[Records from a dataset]
## start

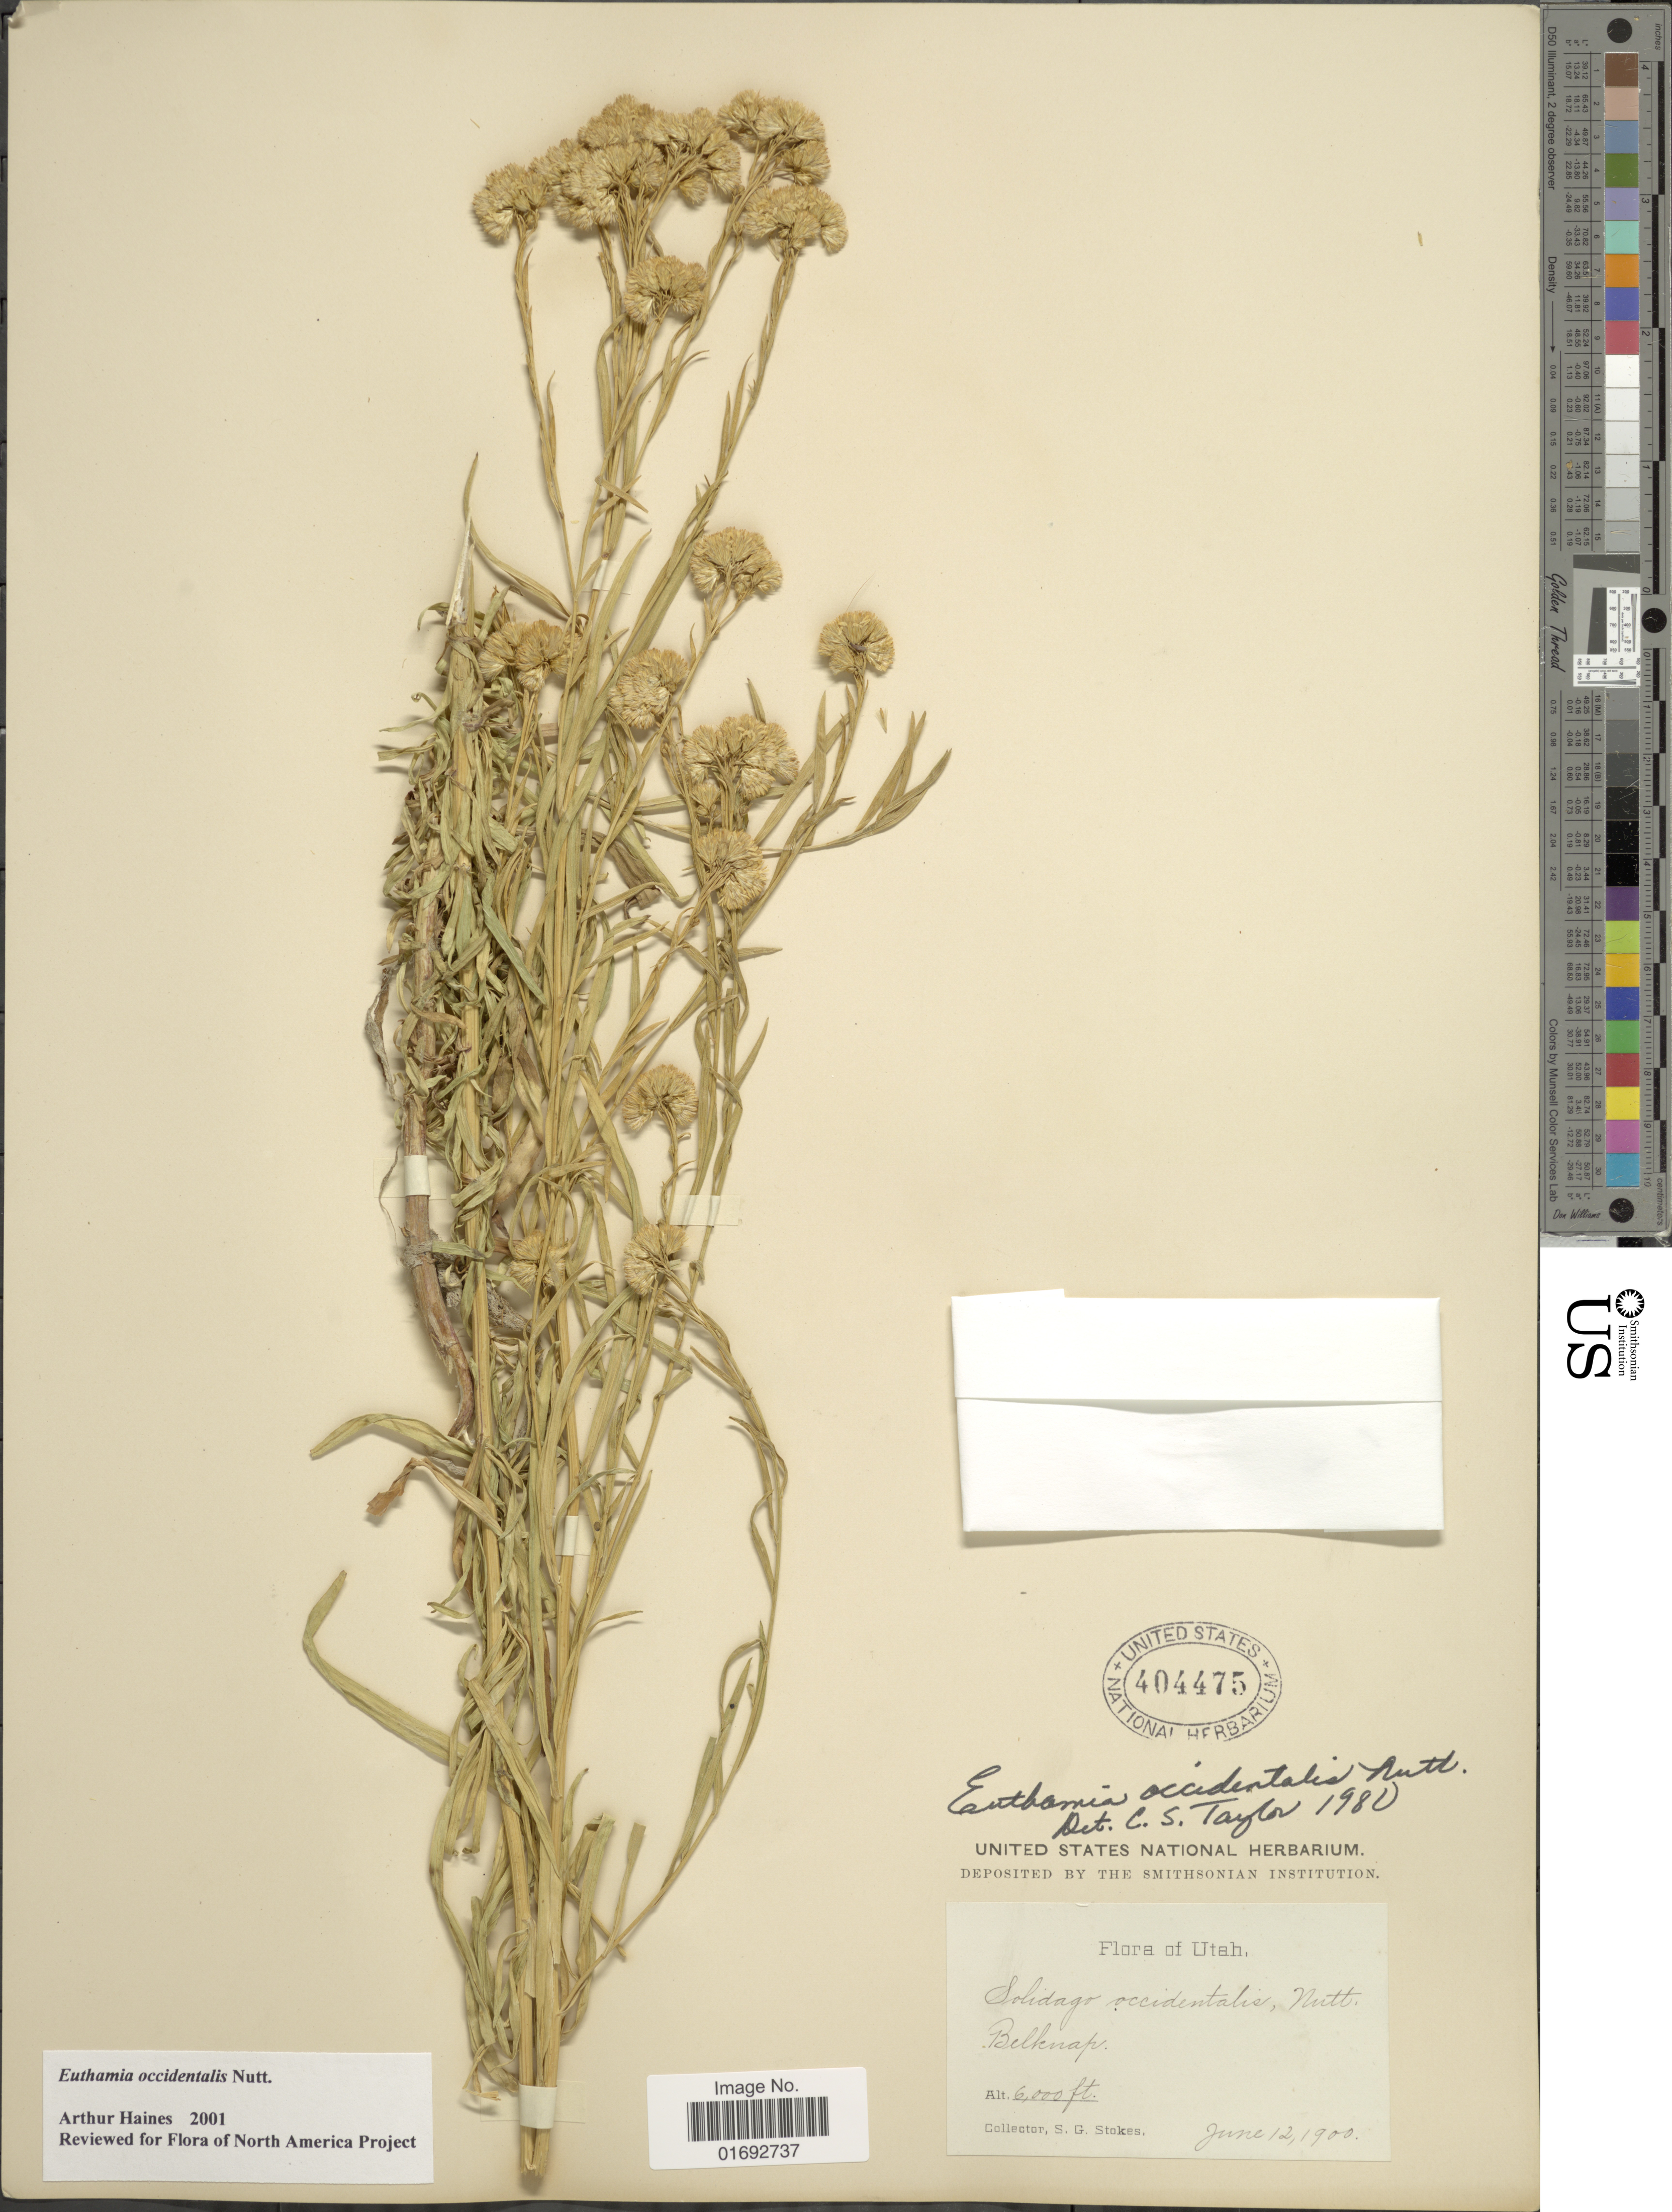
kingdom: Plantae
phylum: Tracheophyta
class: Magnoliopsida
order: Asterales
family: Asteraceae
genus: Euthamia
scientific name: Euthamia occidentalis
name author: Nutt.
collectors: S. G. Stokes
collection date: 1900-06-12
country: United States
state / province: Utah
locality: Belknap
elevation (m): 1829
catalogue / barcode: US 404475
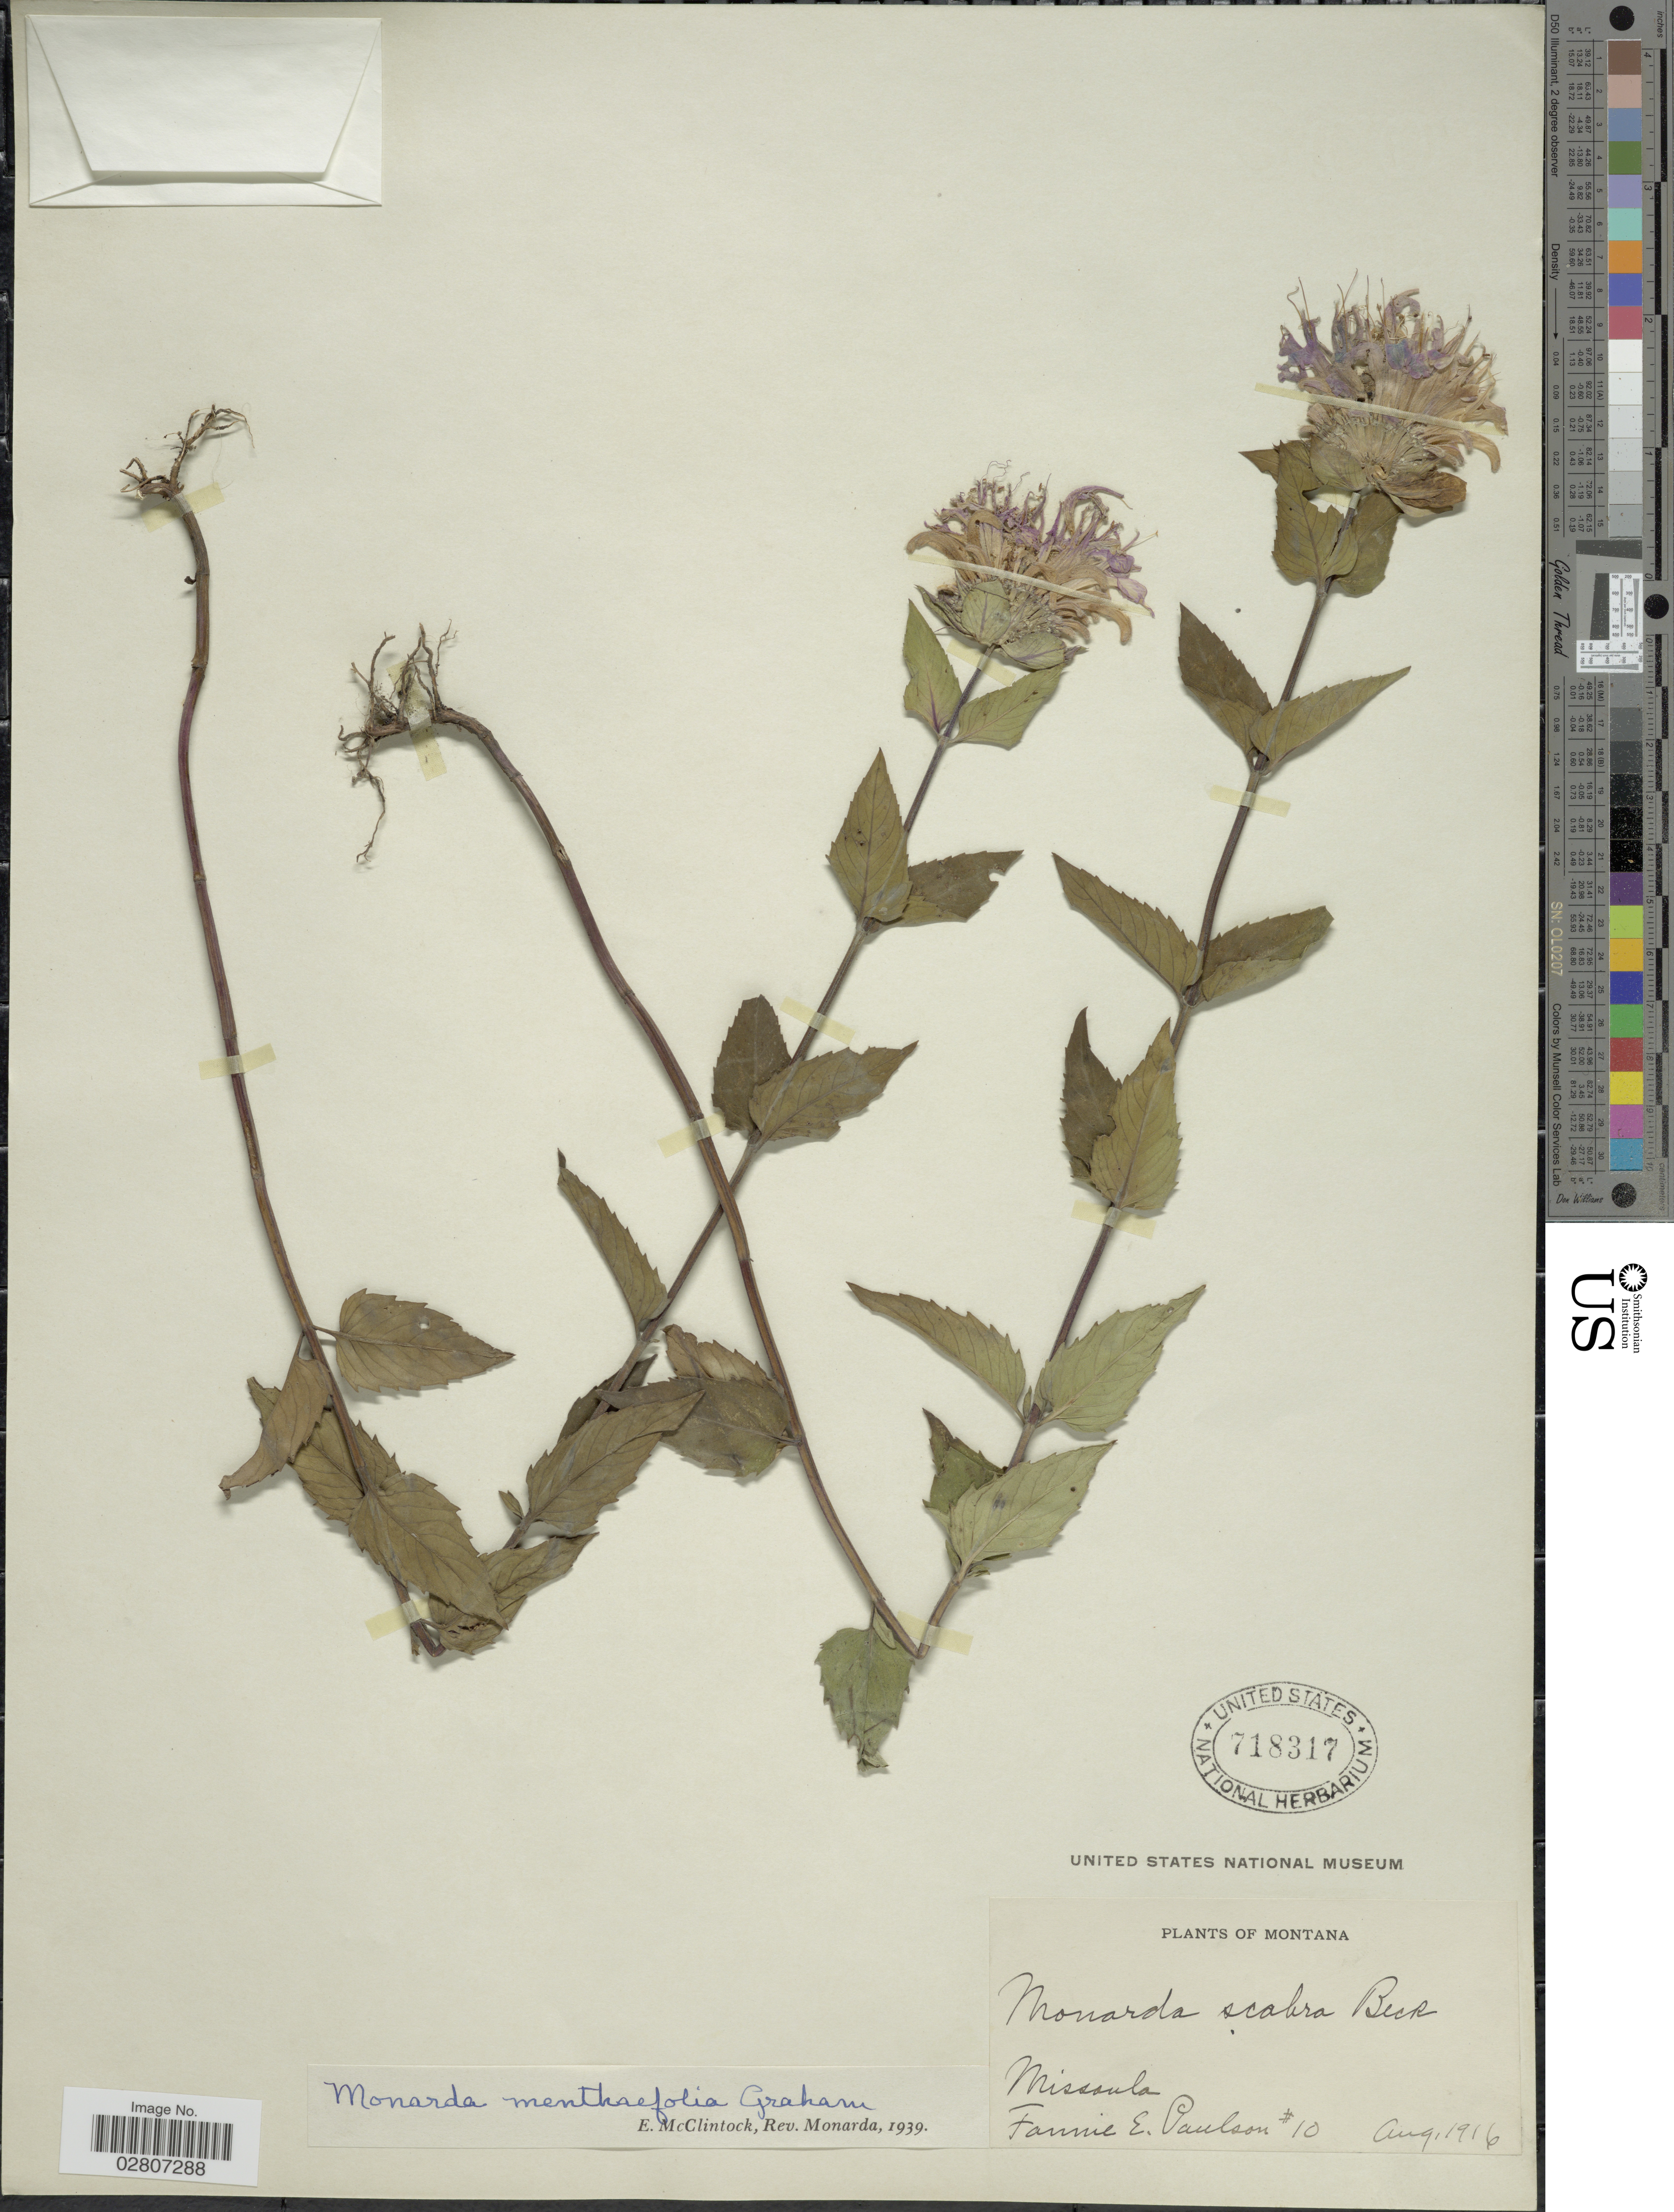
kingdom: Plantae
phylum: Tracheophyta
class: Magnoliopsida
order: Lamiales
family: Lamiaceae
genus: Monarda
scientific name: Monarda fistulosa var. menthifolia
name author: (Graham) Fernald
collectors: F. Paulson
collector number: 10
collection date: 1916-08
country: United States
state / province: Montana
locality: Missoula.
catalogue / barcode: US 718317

## end

● WHAT IS BEING ASKED
Gather every line of the listing above that contains the word "catalogue", and copy each one in full.

● TASK ANSWER
catalogue / barcode: US 404475
catalogue / barcode: US 718317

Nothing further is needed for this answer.